- **Source text**:
━━━━━━━━━━━━━━━━

When you read all this stuff about bots scarfing up all the tickets, sure there are bots and that is happening, but really a lot of the story is about soccer dads, college students, and the underemployed scooping up tickets because they know if they can get tickets to Adele, they can flip them immediately and make some quick cash. Every transaction that you make can come from the comfort of your chair in your underwear. This has all made this more complicated for music fans who really just wanted to go to the show and support their favorite musicians. The role of StubHub has completely changed the nature of the game.

JamBase: Lastly, I mentioned earlier that interview I read that must have been from around 1996 when the Phishing Manual came out, you mentioned that part of the reason for embarking upon that particular project was that you were seeing a lot of elitist behavior and almost cruelty toward people with less experience or less information about these bands. Having come from a Grateful Dead background and also from seeing Phish early on – and now of course with internet it’s gone hyperactive – would you say it’s always been that way or has this kind of hierarchical behavior always existed?

DB: I would say it’s always been like that. There are people who try to do what they can to amass cultural capital. The attitude that, “I believe that I am better than you, because I’ve seen this band more than you, or I saw them at a much smaller venue than you possibly could.” All of that stuff irritates me. For the most part, it’s irrelevant. It’s something that I wrestle with particularly when a band that’s out there playing now and doesn’t have a great night and I want to compare it to another great night that they had say 20 years ago, but I never want it to be I saw them then you saw them now. I simply want to use that as a reference point. But it’s so easy to fall into the trap of being grandpa sitting on the porch telling stories.

I’m also teacher and I teach a class a week at the University Of Rhode Island, and I’m a believer that there are no bad questions. It’s energizing for everyone, so to be dismissive of other people for being on a higher level than them, that is completely silly. That’s a hang up for those people, and they are going to struggle to maintain their so-called status because the information is so freely distributed nowadays as opposed to say 1995 when I was writing the Phish book. Still, people turn to other things like knowing somebody who knows somebody. I wish we could just get past that and let’s just talk. I’m most satisfied in just having conversations that are an exchange of ideas and there isn‘t any challenging of who adds value. It’s a big mistake to go through life doing that, people should keep their eyes and their ears wide open.

JamBase: Finally, what’s next from here? Any new projects on the horizon or any plans for another round of The Jammys?

DB: I wish we could bring The Jammys back, but we can’t for various reasons – not having to do with us per se – I don’t think that is going to happen. We do occasionally talk about doing a slightly different version of it. I really miss The Jammys. The evolution of that show from the first one at Irving Plaza to the final night when we did it with Phish in 2009, it was not only was it gratifying and satisfying, but it was also plain old fun. It was a lot of work, but I love those moments when you work and work but eventually you just have to let go and see what happens on stage. I’ve never experienced being on stage improvising. I’m not a professional musician, so I don’t have that experience otherwise where you’re up on stage letting it happen, but when you work a show like that you’re improvising all the time. Other than that, obviously I’m still here at Relix writing and editing. Beyond that, we’ll see. I have a little bit of this and a little bit of that [laughs]. We’ll see how it all comes together.

━━━━━━━━━━━━━━━━

- **Tasks to complete**:
a) According to the interview, in what year was the final night of The Jammys, held with Phish?
b) Reproduce the section of the interview that begins with the words containing "I’m also teacher" and ends with "ears wide open.".

━━━━━━━━━━━━━━━━

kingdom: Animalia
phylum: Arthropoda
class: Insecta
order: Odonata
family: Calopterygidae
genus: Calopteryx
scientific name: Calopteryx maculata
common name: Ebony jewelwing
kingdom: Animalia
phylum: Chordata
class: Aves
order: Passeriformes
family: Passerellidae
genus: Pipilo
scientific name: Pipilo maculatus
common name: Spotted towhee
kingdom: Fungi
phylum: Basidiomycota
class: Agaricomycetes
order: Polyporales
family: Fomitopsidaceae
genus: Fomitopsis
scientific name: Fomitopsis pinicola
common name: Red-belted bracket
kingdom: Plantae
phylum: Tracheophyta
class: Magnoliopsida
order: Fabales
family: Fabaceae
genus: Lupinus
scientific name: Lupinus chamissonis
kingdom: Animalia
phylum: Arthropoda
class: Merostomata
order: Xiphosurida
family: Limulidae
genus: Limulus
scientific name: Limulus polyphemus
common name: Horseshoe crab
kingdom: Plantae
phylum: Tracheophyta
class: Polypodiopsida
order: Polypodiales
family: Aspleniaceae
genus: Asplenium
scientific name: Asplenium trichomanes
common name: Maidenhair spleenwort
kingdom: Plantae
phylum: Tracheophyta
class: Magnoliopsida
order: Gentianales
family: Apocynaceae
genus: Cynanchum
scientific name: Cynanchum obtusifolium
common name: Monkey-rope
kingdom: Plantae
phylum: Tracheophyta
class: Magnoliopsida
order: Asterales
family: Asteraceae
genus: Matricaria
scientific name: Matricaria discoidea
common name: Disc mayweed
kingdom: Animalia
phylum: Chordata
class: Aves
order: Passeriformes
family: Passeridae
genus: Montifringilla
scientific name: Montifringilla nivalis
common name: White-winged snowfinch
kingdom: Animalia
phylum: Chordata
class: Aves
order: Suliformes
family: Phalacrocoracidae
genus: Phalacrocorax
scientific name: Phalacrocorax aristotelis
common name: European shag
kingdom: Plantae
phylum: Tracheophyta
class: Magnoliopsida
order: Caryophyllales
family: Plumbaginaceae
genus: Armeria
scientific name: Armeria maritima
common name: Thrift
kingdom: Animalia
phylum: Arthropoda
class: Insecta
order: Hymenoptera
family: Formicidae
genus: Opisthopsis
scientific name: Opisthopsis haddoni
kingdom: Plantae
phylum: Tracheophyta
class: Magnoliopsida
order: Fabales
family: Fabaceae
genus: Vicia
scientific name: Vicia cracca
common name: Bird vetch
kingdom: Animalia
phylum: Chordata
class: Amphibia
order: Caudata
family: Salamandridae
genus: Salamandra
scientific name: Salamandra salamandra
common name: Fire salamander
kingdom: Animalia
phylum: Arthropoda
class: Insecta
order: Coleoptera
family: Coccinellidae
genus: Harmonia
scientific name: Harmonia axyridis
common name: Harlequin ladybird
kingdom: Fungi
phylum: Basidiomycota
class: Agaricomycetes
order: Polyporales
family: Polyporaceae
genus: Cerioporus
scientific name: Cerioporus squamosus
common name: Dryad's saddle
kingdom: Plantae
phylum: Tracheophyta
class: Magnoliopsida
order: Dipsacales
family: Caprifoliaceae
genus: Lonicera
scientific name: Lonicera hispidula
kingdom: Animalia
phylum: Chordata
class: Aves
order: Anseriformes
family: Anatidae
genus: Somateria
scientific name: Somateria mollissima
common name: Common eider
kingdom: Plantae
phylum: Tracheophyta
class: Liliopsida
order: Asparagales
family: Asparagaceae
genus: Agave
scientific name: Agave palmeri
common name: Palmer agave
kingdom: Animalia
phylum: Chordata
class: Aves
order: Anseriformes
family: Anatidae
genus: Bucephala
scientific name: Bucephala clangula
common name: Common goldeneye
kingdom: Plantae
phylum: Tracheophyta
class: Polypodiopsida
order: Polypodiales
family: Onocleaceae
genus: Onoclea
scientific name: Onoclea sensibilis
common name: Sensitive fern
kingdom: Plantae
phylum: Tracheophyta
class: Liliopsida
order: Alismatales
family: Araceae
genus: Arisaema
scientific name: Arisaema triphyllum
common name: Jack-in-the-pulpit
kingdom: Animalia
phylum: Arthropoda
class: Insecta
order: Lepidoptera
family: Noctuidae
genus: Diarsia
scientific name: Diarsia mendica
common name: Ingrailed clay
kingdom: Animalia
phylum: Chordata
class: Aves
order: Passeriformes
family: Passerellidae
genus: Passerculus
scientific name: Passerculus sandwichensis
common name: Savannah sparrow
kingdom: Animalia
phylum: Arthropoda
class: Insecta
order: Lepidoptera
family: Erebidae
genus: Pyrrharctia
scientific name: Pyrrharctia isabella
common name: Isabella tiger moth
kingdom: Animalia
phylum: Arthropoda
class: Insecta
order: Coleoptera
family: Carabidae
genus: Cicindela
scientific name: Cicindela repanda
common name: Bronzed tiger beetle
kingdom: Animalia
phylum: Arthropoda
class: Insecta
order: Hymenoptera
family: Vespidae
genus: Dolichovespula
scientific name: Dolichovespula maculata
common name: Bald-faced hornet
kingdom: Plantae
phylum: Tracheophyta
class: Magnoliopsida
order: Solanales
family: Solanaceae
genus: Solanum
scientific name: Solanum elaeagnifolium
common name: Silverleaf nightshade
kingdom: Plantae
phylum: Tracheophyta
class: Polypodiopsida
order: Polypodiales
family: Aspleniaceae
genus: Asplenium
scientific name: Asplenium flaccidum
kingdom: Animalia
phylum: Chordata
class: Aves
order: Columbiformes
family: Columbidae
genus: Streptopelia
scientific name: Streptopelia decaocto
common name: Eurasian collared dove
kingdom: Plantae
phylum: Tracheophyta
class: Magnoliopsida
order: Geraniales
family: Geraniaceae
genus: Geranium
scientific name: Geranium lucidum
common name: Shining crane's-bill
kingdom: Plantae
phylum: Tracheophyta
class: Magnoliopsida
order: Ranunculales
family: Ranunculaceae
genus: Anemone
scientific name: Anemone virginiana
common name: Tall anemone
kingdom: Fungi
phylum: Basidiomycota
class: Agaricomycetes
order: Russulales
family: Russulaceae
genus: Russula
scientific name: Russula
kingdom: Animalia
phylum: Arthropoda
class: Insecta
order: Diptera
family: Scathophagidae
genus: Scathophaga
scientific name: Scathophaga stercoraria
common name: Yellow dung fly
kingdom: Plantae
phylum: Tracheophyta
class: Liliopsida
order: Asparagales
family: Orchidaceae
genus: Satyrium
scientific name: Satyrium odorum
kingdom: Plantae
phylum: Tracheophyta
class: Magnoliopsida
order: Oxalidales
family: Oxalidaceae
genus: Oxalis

━━━━━━━━━━━━━━━━

- **Results of the exercise**:
a) 2009

b)
I’m also teacher and I teach a class a week at the University Of Rhode Island, and I’m a believer that there are no bad questions. It’s energizing for everyone, so to be dismissive of other people for being on a higher level than them, that is completely silly. That’s a hang up for those people, and they are going to struggle to maintain their so-called status because the information is so freely distributed nowadays as opposed to say 1995 when I was writing the Phish book. Still, people turn to other things like knowing somebody who knows somebody. I wish we could just get past that and let’s just talk. I’m most satisfied in just having conversations that are an exchange of ideas and there isn‘t any challenging of who adds value. It’s a big mistake to go through life doing that, people should keep their eyes and their ears wide open.